之前写过一版Python模拟登录知乎,并抓取知乎某个问题下答案的帖子。随着时间的推进和知乎技术的变革,此前的代码已经不能正常登录了,本文章重新分析,并实现基于当前知乎的模拟登录。
1. 背景
时间:2019/3/5
Python:3.6
系统:Win10 Professional
登录:使用邮箱登录,默认不需要输入验证码。
2. 分析
我们首先在Chrome中进行正常登录,并查看正常登录所进行的网络活动。
zhihu_login.png注意勾选[Preserve log],防止网络请求被冲刷覆盖。
通过上图我们清楚地看到了,我们在正常登录时的网络请求,而其中的核心就是sign_in,我们来看下sign_in的网络请求信息。
zhihu_sign_in.png通过上图我们可以分析到,在登录知乎时,我们post的数据已经进行了加密,而不像之前的明文了,那么我们如何构造post的数据呢?
答案就是通过debug来看了。
我们看到了sign_in的完整的url为:https://www.zhihu.com/api/v3/oauth/sign_in,通过分析知乎登录页面,并没有找到了与该url相关的内容,那我们如何分析呢?
HTML页面没有,我们就从js里面找吧。
zhihu_find.png
找到了js剩下的就好办了,我们来登录一把,来看看这个js里面做了什么,关键要盯住body里面塞了什么数据。

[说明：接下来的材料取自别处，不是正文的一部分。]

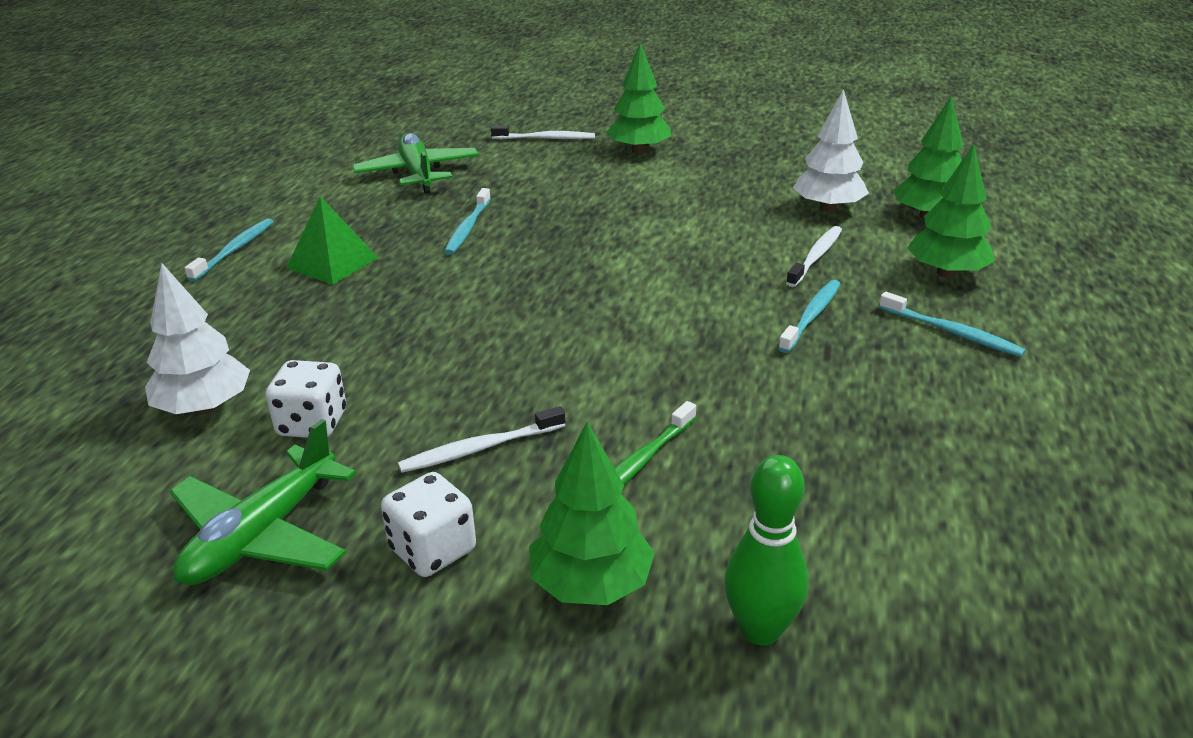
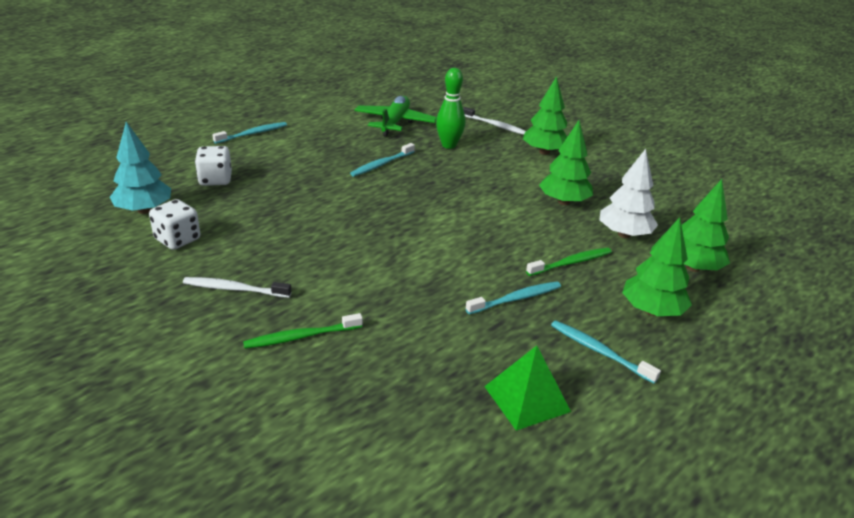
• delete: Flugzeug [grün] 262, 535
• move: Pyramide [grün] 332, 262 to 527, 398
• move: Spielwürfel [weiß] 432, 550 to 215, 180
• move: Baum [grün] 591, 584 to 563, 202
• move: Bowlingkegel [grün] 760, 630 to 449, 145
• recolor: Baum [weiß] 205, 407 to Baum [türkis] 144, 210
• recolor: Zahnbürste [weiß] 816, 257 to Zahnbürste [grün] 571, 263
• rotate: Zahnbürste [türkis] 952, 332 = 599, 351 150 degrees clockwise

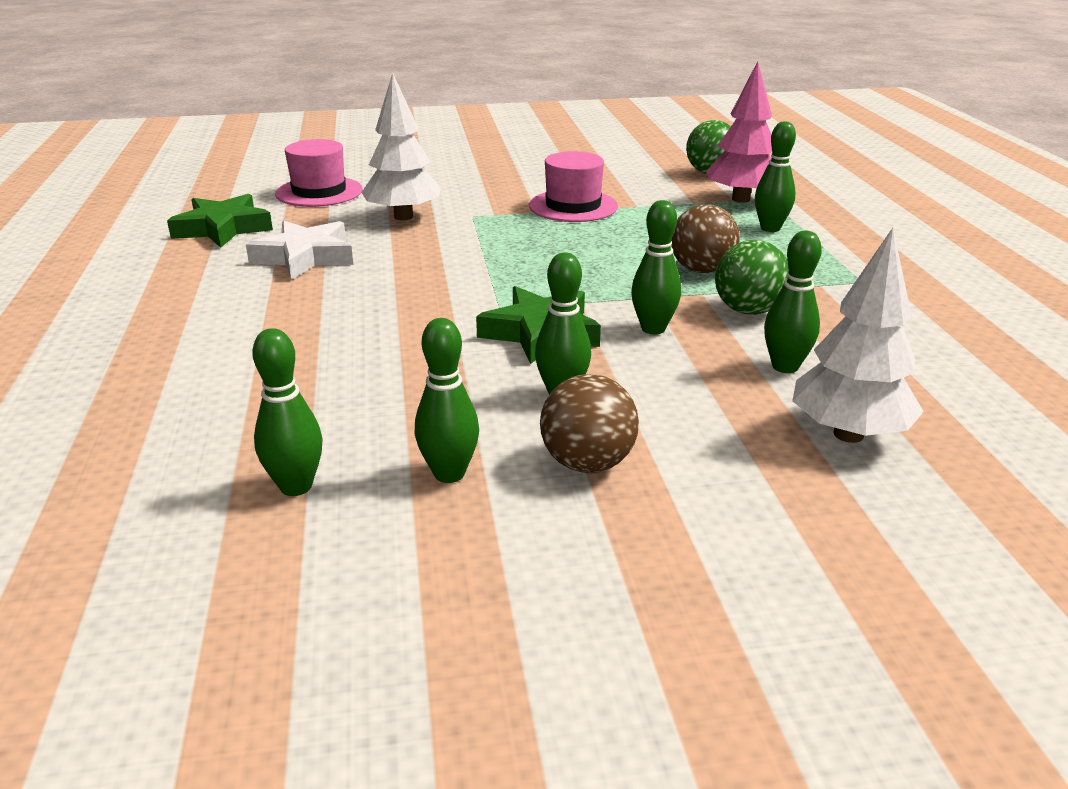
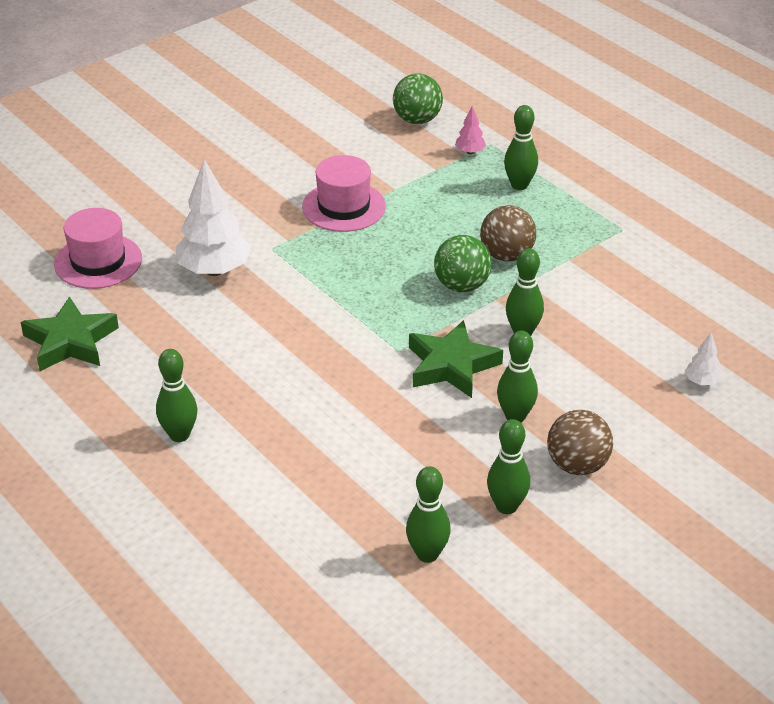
• delete: Stern [weiß] 305, 257
• move: Ball [grün] 748, 310 to 462, 285
• move: Bowlingkegel [grün] 785, 367 to 179, 435
• resize: Baum [rosa] 741, 199 = 470, 152 x0.45
• resize: Baum [weiß] 848, 434 = 702, 381 x0.45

而且根据分析可以知道,大概采用了zsEncrypt进行了加密。
通过上图,你应该明白了,post data在未加密前的具体信息。
{
captcha: "" //不一定需要
client_id: "c3cef7c66a1843f8b3a9e6a1e3160e20" // 固定值
grant_type: "password" //认证类型
lang: "cn"
password: "pwwwdddd"//填写的密码
ref_source: "homepage"//固定值
signature: "4e96133ef904d338a25a3733e0944562441b9daf"// 需要构造的值
source: "com.zhihu.web" //固定
timestamp: 1551682889032 //时间戳
username: "xxx@163.com"
utm_source: ""
}
接下来的任务就是构造signature、timestamp了。
signature的由来,还是搜索js来查看signature是如何构造的。
zhihu_signature.png
可见signature就是由上面的几项构成了,并且进行了转码操作。
时间戳的构造比较简单:str(int(time.time()*1000))。
加密post data的接口懒得抽取了,借用了网上的大神的文件,抽取为zhihu.js.
ZhiHuSpider:
import requests
import re
import execjs
import time
import hmac
from hashlib import sha1
import os
import http.cookiejar
class ZhiHuSpider(object):
def __init__(self):
self.session = requests.session()
self.headers = {
'content-type': 'application/x-www-form-urlencoded',
'user-agent': 'Mozilla/5.0 (Windows NT 10.0; Win64; x64) AppleWebKit/537.36 (KHTML, like Gecko) Chrome/72.0.3626.109 Safari/537.36',
'x-zse-83': '3_1.1'
}
# 建立LWPCookieJar实例,可以存Set-Cookie3类型的文件。
# 而MozillaCookieJar类是存为'/.txt'格式的文件
self.session.cookies = http.cookiejar.LWPCookieJar("cookie")
# 若本地有cookie则不用再post数据了
try:
self.session.cookies.load(ignore_discard=True)
print('Cookie加载成功!')
except IOError:
print('Cookie未能加载!')
def login(self,username,password):
# 请求login_url,udid_url,captcha_url加载所需要的cookie
login_url = 'https://www.zhihu.com/signup?next=/'
resp = self.session.get(login_url, headers=self.headers)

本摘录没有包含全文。